Buy in the UK | Buy in Canada

If you can imagine Frances Hodgson Burnett (The Secret Garden; The Little Princess) rewritten in Cockney and embellished with the "coarse language" that certain television programs warn us about, you pretty much have NOT ALL TARTS.

The story is told in the voice of a seven year old girl growing up in Soho, a raffish London district, in the cafe owned by her foster parents. Her birth mother, known as the Perfumed Lady, is a bit of a mystery (and this is the only mystery) but definitely a drunk and a prostitute. Sound grim? It isn't.

This is not the London of the young Krays, but a warm-hearted and sentimental portrait of a London demi-monde where almost everyone save the pimps has a heart of gold. What redeems this book is the narrator, Rosie, who views the fairly horrific scene around her with a kind of cool innocence that arouses the protective instincts of practically everyone and who relates her adventures in an entertaining and largely comprehensible version of Cockney. (Though, I admit, being "Brahms" did stump this Canadian until I thought of Brahms and Liszt.)

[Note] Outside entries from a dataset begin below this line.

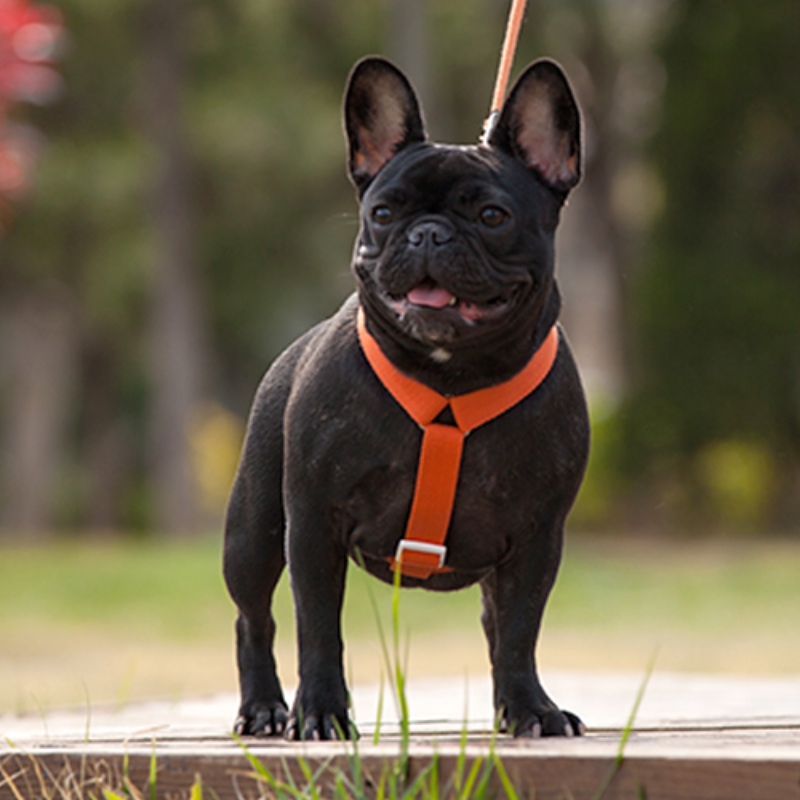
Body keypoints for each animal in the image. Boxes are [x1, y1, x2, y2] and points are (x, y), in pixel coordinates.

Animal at [222, 56, 592, 740]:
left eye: (492, 217)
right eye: (385, 213)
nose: (427, 234)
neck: (450, 378)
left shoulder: (537, 538)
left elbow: (520, 631)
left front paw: (530, 709)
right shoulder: (312, 523)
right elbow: (319, 628)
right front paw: (320, 712)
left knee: (495, 624)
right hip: (253, 534)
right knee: (253, 618)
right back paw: (263, 708)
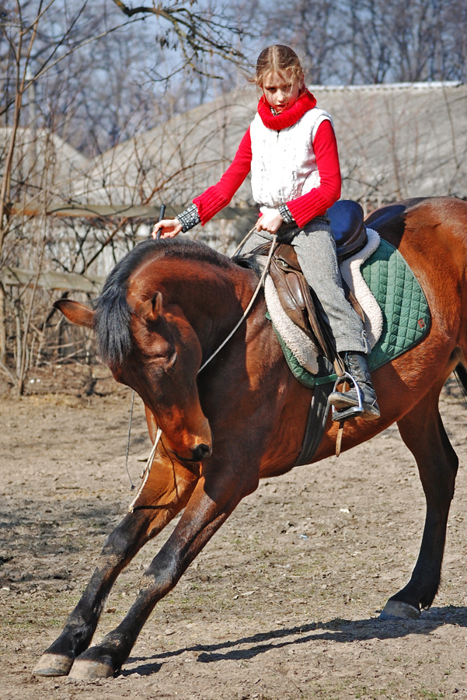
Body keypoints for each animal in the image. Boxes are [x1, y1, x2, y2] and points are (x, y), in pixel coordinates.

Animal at [34, 197, 467, 680]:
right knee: (438, 473)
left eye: (166, 358)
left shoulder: (229, 476)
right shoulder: (174, 469)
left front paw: (109, 648)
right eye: (123, 376)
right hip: (418, 398)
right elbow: (116, 546)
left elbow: (165, 564)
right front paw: (67, 641)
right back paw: (412, 595)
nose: (194, 446)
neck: (229, 337)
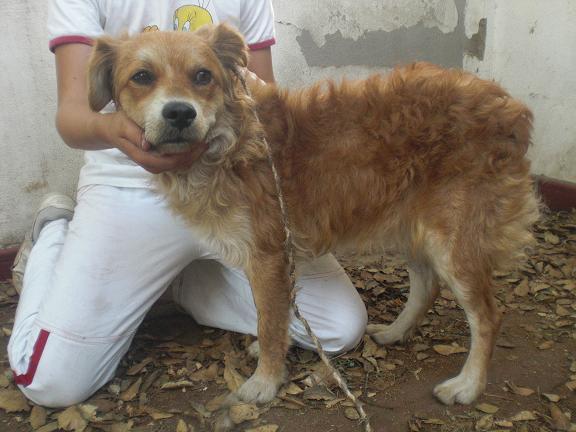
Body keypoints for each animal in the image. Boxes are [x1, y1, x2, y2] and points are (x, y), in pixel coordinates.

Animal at [86, 23, 540, 406]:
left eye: (202, 76)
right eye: (141, 77)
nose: (180, 112)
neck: (230, 143)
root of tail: (509, 106)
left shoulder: (268, 255)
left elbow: (269, 320)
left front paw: (265, 381)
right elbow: (269, 314)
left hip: (453, 241)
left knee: (488, 316)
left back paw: (468, 386)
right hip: (413, 223)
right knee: (426, 286)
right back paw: (394, 333)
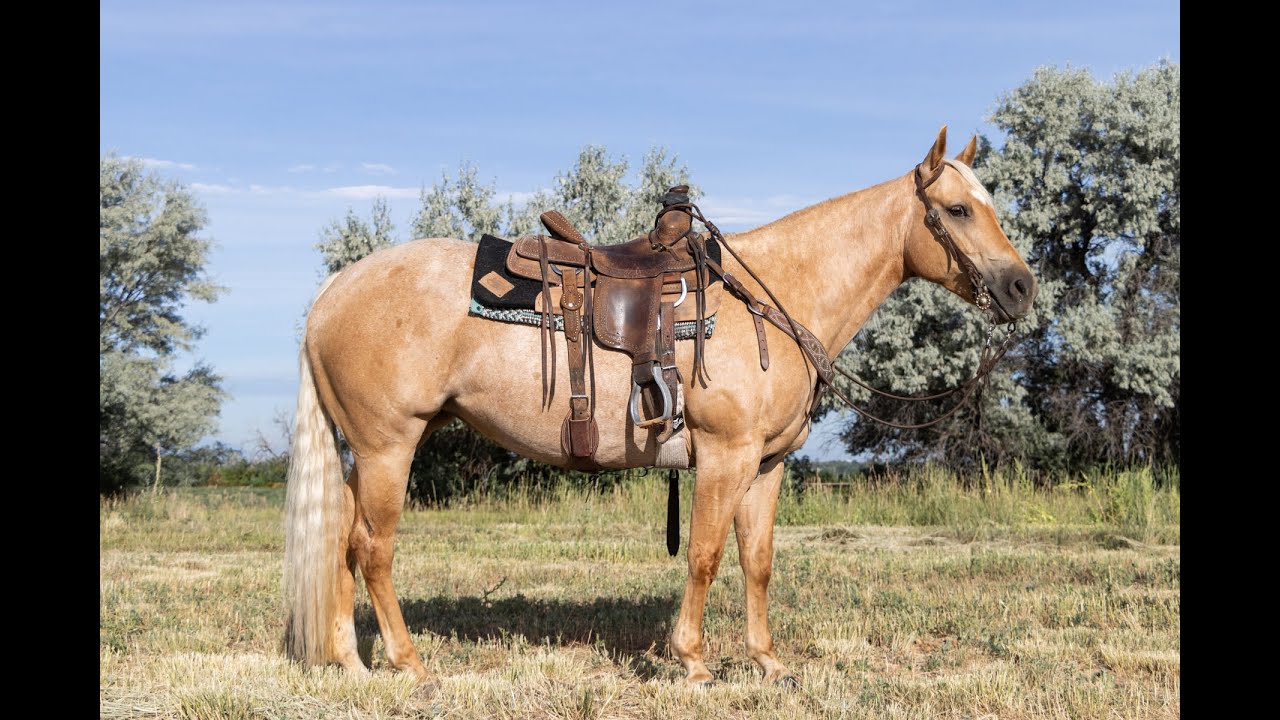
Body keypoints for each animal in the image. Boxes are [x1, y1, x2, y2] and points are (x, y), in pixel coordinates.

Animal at [283, 126, 1038, 689]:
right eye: (959, 210)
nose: (1022, 288)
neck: (772, 297)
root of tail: (332, 293)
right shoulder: (725, 456)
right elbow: (704, 554)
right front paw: (694, 662)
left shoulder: (767, 466)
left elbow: (757, 560)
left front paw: (768, 662)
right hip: (389, 448)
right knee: (373, 549)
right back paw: (410, 666)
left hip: (364, 455)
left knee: (344, 544)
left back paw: (352, 662)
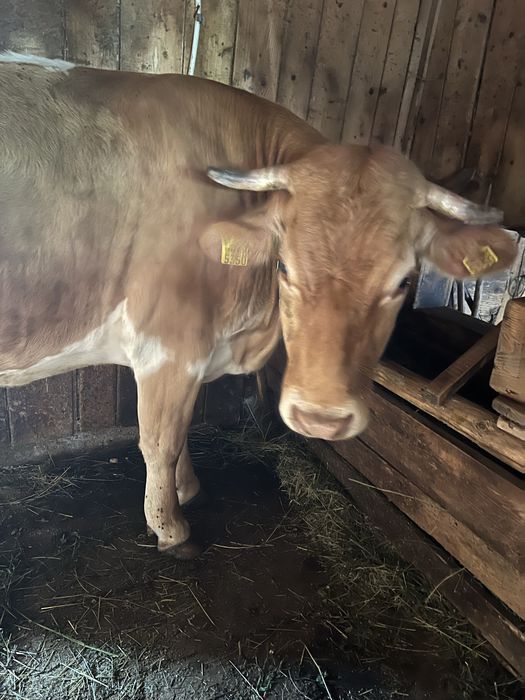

This book won the Harry Bowling Prize, which is given for a first adult novel set in London that follows in the story tradition of Harry Bowling, lately deceased. This fact may explain what I found the greatest mystery about the book---why Granger did not clean up the language a little bit and issue it as a juvenile, which it essentially is. As it stands, many adults may find it sweet, if a bit like the candy floss Rosie is so fond of, a little of which goes a long way.